In a scene from the film version of Umberto Eco's wonderful novel, The Name of the Rose, Brother William of Baskerville and Adso find themselves in a labyrinthine library. Adso unravels a strand from his habit and ties it to a bannister, allowing the pair to find their way out. Brother William drily remarks that Adso has benefited from his classical education.

While limited practical use can be made of the tale of Theseus, Ariadne and the Minotaur, there is obviously more of value in the classics than clever strategems to defeat a labyrinth. To cite one example, the Founders, particularly James Madison, were influenced by Polybius' history of the Roman Republic, which described how Rome had managed to incorporate the best features of democracy, oligarchy and dictatorship, with a senate balancing an executive balanced by independent judges. To cite another, there is Sophocles' play Antigone, which pits the individual against the state and religious morality against temporal authority. (There is a fantastic study of the impact of the play on enlightenment, romantic and modern thought by the great critic George Steiner, Antigones. I note that the current edition, unlike mine, doesn't use the wonderful line drawing by Jean Cocteau on its cover -- too bad.)

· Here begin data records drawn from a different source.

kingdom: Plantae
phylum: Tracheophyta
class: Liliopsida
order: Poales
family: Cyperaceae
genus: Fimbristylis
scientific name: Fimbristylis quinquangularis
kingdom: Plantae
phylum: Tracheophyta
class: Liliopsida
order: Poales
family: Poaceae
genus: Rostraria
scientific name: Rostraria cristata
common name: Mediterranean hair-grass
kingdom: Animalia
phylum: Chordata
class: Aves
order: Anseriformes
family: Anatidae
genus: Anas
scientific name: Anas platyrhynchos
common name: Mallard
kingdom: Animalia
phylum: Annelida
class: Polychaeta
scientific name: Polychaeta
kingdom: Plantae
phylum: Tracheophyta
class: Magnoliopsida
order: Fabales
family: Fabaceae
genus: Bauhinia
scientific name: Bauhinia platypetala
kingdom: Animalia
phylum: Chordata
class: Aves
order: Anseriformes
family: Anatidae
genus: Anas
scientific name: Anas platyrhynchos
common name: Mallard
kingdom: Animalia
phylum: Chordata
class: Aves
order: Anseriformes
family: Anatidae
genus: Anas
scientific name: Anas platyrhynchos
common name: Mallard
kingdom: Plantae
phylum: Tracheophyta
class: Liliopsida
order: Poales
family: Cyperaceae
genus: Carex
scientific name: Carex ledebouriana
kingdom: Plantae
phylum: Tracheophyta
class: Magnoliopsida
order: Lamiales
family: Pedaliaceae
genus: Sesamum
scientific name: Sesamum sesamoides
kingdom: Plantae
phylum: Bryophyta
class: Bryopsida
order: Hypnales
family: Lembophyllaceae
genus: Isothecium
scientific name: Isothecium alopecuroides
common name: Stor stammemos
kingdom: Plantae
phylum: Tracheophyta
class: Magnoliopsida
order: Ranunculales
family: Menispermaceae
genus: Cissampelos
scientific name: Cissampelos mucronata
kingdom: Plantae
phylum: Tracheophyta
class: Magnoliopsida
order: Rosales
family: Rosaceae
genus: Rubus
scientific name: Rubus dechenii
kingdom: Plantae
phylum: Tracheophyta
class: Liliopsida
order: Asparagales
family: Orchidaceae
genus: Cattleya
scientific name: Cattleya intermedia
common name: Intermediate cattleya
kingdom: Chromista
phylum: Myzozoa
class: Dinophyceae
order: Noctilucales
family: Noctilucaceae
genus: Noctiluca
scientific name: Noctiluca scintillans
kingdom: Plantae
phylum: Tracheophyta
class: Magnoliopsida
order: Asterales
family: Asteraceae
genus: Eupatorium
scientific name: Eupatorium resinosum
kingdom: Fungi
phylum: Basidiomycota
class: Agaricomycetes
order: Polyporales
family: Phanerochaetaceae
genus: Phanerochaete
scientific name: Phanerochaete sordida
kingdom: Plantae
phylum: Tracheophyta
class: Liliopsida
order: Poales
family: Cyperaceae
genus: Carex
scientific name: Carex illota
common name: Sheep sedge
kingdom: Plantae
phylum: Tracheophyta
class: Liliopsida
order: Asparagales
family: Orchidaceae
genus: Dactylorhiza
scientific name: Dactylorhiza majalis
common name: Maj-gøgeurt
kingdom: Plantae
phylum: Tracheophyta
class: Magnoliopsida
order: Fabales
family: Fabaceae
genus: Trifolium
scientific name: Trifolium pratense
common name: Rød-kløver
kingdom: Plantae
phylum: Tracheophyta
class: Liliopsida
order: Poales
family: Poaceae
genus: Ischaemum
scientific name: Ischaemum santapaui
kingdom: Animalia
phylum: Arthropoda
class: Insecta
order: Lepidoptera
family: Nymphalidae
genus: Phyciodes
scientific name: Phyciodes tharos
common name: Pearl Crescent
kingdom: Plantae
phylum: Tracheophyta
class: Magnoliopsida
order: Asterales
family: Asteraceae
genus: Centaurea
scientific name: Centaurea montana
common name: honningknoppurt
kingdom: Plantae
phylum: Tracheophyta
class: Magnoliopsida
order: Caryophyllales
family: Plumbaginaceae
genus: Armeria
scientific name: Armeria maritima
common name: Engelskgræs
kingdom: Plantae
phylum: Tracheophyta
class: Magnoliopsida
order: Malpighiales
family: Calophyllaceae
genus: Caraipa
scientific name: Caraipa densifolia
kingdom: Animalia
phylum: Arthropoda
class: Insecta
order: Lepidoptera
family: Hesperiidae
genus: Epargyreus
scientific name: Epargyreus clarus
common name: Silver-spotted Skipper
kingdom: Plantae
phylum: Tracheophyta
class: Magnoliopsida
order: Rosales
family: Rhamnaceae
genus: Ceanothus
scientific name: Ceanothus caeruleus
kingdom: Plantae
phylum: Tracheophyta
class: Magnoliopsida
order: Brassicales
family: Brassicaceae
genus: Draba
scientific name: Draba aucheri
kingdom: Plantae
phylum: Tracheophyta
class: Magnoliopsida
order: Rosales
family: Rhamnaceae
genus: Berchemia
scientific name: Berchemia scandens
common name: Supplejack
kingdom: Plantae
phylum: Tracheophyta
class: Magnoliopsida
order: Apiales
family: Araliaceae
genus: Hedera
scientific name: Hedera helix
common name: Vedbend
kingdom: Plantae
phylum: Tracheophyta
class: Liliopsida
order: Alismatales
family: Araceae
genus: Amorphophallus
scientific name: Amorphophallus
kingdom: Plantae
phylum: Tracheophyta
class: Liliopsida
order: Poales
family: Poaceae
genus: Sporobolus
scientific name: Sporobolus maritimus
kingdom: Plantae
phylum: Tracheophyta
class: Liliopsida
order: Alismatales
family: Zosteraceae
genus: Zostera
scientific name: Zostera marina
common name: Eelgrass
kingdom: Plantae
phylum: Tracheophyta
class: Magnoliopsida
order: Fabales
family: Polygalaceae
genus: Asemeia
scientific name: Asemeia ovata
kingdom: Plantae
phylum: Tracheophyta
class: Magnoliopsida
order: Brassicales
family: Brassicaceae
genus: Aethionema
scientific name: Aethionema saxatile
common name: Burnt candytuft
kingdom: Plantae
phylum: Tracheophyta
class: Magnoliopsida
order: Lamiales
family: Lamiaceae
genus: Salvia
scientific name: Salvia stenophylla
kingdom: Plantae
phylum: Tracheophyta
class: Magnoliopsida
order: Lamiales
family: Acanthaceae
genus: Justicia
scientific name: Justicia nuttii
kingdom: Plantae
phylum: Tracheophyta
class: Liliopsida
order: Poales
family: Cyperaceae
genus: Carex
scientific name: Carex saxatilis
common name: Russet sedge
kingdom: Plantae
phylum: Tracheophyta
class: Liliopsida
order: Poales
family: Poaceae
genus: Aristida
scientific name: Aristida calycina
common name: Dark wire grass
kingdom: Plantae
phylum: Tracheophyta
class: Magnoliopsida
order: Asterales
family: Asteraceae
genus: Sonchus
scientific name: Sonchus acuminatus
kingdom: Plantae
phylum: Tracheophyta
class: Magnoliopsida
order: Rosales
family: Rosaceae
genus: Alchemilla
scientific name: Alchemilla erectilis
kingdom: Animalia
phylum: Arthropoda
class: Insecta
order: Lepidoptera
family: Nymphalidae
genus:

I thought of Antigone when I read, last week, a commentary by Agit Can in KurdishMedia.com on the recent horror in Fallujah, where four American contractors providing security were murdered and had their corpses mutilated by, as he puts it, savages:

Yesterday the world was treated to news reports that demonstrated that a certain segment of the population of this city is comprised of savages. Not nationalistic fervor or fierceness in battle, but inhuman savagery guide their actions. Historical studies have led many to believe that the first pseudo-religious ritual observed among human beings was the burial of the dead. The right to a proper burial has always been universally accepted among all cultures, perhaps even before the very right to life. It goes without saying that the tenets of Islam, the predominant religion of the Iraq and the Middle East, and those of the other Abrahamic faiths all treat the human body, dead or alive, with the utmost respect.

The savages of Fallujah, who chanted slogans in favor of Islam and their beloved city, murdered four innocent people by attacking their vehicle in a meticulously planned ambush and proceeded to desecrate the bodies of their prey in the most animalistic way imaginable, burning the bodies, dismembering them, and hanging some pieces of the corpses from a bridge while displaying another piece of flesh by hanging it from a power line. This satanic ritual was treated as a community event, as proud men of all ages congregated around the inferno to cheer, chant, and dance, as their smiling compatriots desecrated the bodies. Young children stomped on the bodies and posed with them.

To borrow a term from Qutb, the barbarians of Fallujah are certainly in a state of jahili. Of course, Qutb would argue that the only reason to read the likes of Sophocles is to understand why such writers themselves are jahili, and not for any moral instruction. But I tend to think that the world could do with a bit more classical education.